Ghana has found oil and is producing in commercial quantities, but has a weak system, in terms of capacity to clean-up when there is a major spillage, Mrs Azara Al-Hassan Prempeh, Deputy Director –Legal Bureau of the Ghana Maritime Authority has observed.
“As we speak, there is a shortfall in capacity when it comes to major incident,” she noted. Mrs Azara Al-Hassan Prempeh made this observation at a day’s seminar on the country’s Marine Pollution Bill, which is currently at the committee level of the country’s Parliament for consideration.
In attendance were members of Parliament, representatives of some Non-Governmental Organisations (NGO’s), Civil Society Organisations, Environmental Protection Agency(EPA) as well as the Research Department of Parliament .
The participants were taken through two paper presentations; ‘Ghana’s Marine Pollution Bill ,liabilities, Compensation, Enforcements and challenges ‘ by Mrs Azara Prempeh and ‘Ghana’s oil find and its potential Impacts on the Marine Environment’, by Mr.
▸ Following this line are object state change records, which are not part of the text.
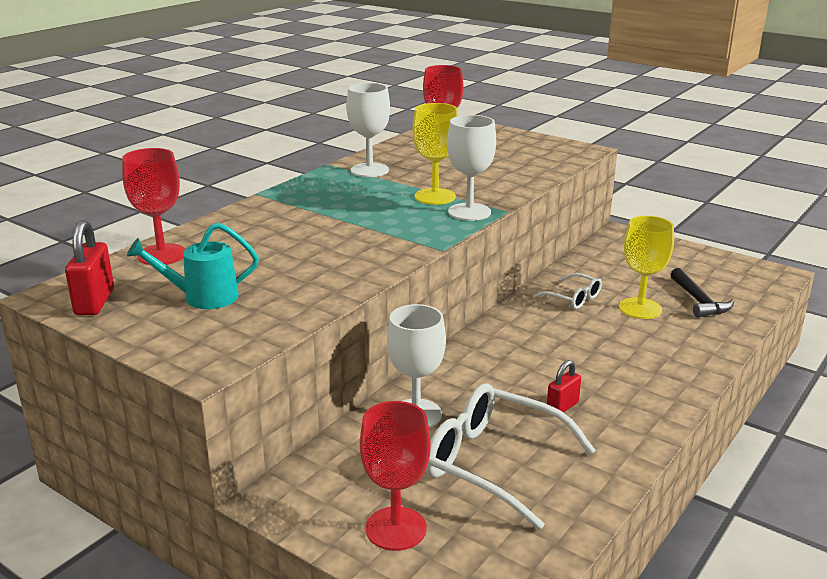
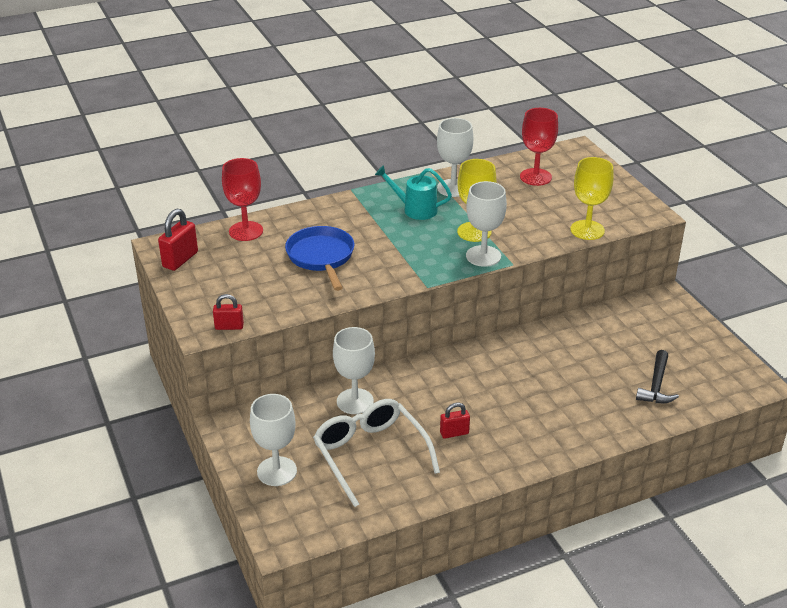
camera: 30 degrees right, 10 degrees up
turquoise watering can [127,222,259,309] -> turquoise watering can moved to [375,165,452,220]
red goblet [360,401,431,551] -> white goblet [250,394,297,486]
white glasses [533,273,602,309] -> none
yellow goblet [619,216,674,319] -> yellow goblet moved to [570,157,614,240]
none -> red padlock [213,294,244,330]
none -> blue pan [285,226,354,291]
A.K. Armah from the Department of Marine and Fisheries Sciences, University of Ghana, Legon.
The event was organized by the Research Department of Parliament in collaboration with STAR Ghana under the theme-“Pollution Menace in the Oil industry-The Urgency of the Ghana’s Marine Pollution Bill.”
The event, according to its organizers, was born out of the thinking that inadequate and lack of information on the Marine Pollution Bill will have a negative on members of Parliament during deliberations, when the bill is introduced on the floor of the House.
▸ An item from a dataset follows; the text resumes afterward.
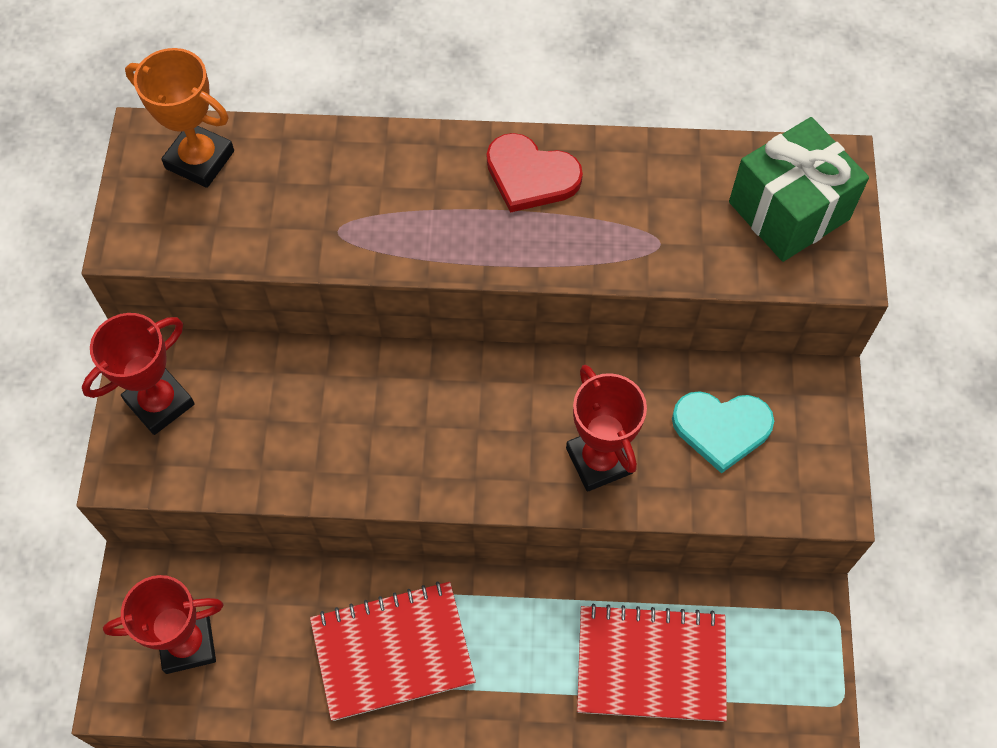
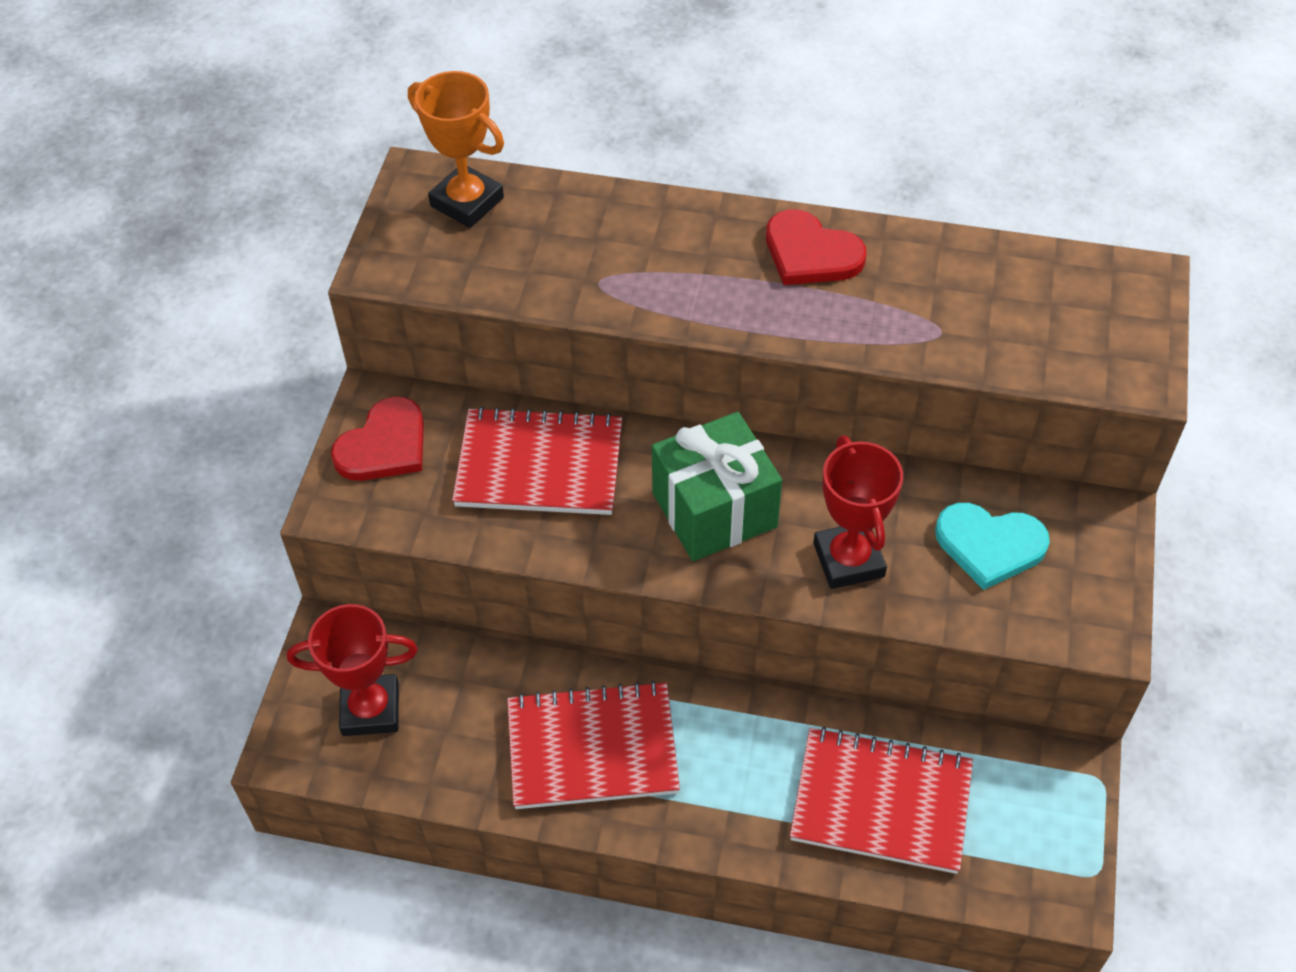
camera: 10 degrees right, 10 degrees down
red trophy [82,313,195,435] -> red heart [331,396,424,481]
green gift [729,117,869,262] -> green gift moved to [652,412,782,561]
none -> red notebook [452,406,622,515]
Additionally , it was meant to create a platform for information and knowledge sharing between MP’s academia and other stakeholders in the oil and gas industry.
The Maritime Pollution Bill seeks to provide the regulatory frame work for the prevention of pollution by oil, noxious liquid substances in bulk, harmful substances carried by sea in packaged from, sewage, garbage and air pollution from ships.
It also gives contracting parties the mandate to inspect ships including tankers and other supply vessels to ensure that their operation are safe and will not pollute the marine environment.
The Bill also incorporates the provision of other conventions including the United Nations Convention on the law of the Sea , 1982(UNCLOS Part XII) dealing with the protection and preservation of the marine environment; 19996 protocol to the convention on the prevention of the marine pollution by dumping waste and other matter, International convention on the establishment of an international fund for compensation for oil pollution damage , 1992 and International convention on oil pollution preparedness, response and co-operation 1990.
Commenting further, Mrs Al-Hassan Prempeh noted that though there was shortfall in capacity to clean up in case of major oil spillage , all was not lost since the country has some agreements with external third party agents specialized in marine pollution and other incidents to come to the aid of the local firm billed to do the job.
According to her, the country was currently conducting an exercise in all its various institutions, i.e. the Ghana Ports and Harbours Authority (GPHA) and other bodies to determine the kind of equipment that was available for a major clean-up in times of disaster.
Per the dictates of the bill and other regulations in the maritime industry, the polluter is responsible for the clean-up.